Most people would agree that medical insurance any more is a mess.
Deductibles are sky high, co-pays are outrageous, anybody with ‘pre existing’ problems has MAJOR problems.
It is, plain and simply, a mess.
Some of those in the medical profession saw this coming. I’ve only been a nurse since 1996 and I was young(er), getting ready to get married, had a million things to do, see, plan, think about. I remember hearing the rumblings then. But I didn’t pay them much mind. A lot of people didn’t-some were in the medical field like me, and a lot of people outside the medical field, I’d imagine.
It wasn’t until a few later later that I started paying more attention, and by then, it was already worse. I was even a little surprise at how bad some of it had gotten.
The wiser medical professionals around me weren’t surprised.

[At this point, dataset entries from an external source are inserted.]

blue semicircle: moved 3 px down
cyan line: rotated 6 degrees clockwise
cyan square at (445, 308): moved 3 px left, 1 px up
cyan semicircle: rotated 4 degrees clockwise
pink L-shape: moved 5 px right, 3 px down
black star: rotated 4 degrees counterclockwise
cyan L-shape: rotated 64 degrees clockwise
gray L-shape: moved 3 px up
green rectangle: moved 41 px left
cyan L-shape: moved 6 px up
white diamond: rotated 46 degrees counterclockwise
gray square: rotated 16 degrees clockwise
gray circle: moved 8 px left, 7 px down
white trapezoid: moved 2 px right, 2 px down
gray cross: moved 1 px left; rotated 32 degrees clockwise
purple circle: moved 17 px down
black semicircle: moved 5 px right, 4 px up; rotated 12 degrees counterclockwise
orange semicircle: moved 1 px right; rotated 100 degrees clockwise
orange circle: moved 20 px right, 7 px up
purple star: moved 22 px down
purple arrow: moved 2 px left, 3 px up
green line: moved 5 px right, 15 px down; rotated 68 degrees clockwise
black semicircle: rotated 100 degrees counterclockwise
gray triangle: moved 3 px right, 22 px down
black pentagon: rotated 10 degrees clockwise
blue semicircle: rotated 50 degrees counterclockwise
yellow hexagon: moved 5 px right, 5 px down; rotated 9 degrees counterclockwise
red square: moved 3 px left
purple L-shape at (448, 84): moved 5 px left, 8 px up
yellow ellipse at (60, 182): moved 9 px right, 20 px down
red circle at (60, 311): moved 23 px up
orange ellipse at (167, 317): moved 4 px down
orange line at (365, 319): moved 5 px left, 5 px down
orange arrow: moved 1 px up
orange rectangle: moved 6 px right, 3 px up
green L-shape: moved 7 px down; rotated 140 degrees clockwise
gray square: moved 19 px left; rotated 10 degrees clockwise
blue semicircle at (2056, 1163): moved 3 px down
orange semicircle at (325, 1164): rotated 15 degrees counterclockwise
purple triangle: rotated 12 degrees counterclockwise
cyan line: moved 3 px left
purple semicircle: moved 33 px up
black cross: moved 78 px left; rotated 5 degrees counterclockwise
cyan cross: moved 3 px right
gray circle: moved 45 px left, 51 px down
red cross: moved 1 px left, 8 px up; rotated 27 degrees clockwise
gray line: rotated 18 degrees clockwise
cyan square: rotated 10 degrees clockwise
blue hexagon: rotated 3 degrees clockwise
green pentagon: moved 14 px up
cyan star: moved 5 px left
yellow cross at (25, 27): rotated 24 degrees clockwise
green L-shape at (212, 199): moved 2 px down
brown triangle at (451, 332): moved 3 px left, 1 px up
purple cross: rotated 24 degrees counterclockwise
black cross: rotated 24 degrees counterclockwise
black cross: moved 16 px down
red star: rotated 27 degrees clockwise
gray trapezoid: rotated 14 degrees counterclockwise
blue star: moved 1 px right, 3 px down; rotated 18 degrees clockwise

They’d seen the writing on the wall.
It makes sense, looking back. Many of them had already been dealing with the small problems that hadn’t ever been problems before. Then those problems became bigger problems. And new problems that had never been problems cropped up. The medical professionals talked about it-I can remember one nurse I knew, he talked until he was blue in the face trying to educate me. I listened…some. It was what he said that eventually made me pay more attention.
A lot of people, though, unless they were directly affected, they didn’t realize there was a problem, and if they did…wel, they had good insurance-they had no co-pay and their prescriptions cost maybe $5. Since the ‘problems’ didn’t affect them, they didn’t pay much attention.
But now that problem has grown, I’d say. It’s affecting more and more every day. We’ve got ‘ok’ insurance and I say that with a grain of salt. It could be better-our deductible bites, and some of the drugs I need for asthma and my headaches? Painful. But it could be worse-we could have no prescription drug coverage, and that’s the case for many.
It’s growing, it’s getting worse…and it’s a problem some people, namely the medical professionals, have seen coming for quite a while. They were on the inside, right? They were the ones calling and fighting with insurance companies, writing the letters, over and over…What started as a trickle became a flood and now even those who have what they call decent insurance are still appalled at the bills they are stuck with. Some people can’t get insurance, period, and some need it and can’t afford.
Now-lets not take this into politics and all that-that’s not where I’m aiming. This is just a parallel…of sorts.
Years ago, the medical professionals saw a problem coming-medical insurance, insurance coverage, all of it. I don’t remember the start of it, but I can tell you I spent plenty of time in the day job dealing with insurance problems that never should have become a problem in the first place.
The publishing industry is seeing a problem. It’s piracy.
A lot of people, both readers and authors alike, don’t see it affecting them as much, or at all. And right now, maybe as a big picture view, it doesn’t.
But here’s the thing, that big picture is made up of small pictures-authors, booksellers, publishers, agents, cover artists, etc. And as things in the publishing world shift and sway and try to cope with the problems being brought on piracy, those small pictures begin to shift. How many shifts before that big picture gets changed on a major level? Before that trickle becomes a flood?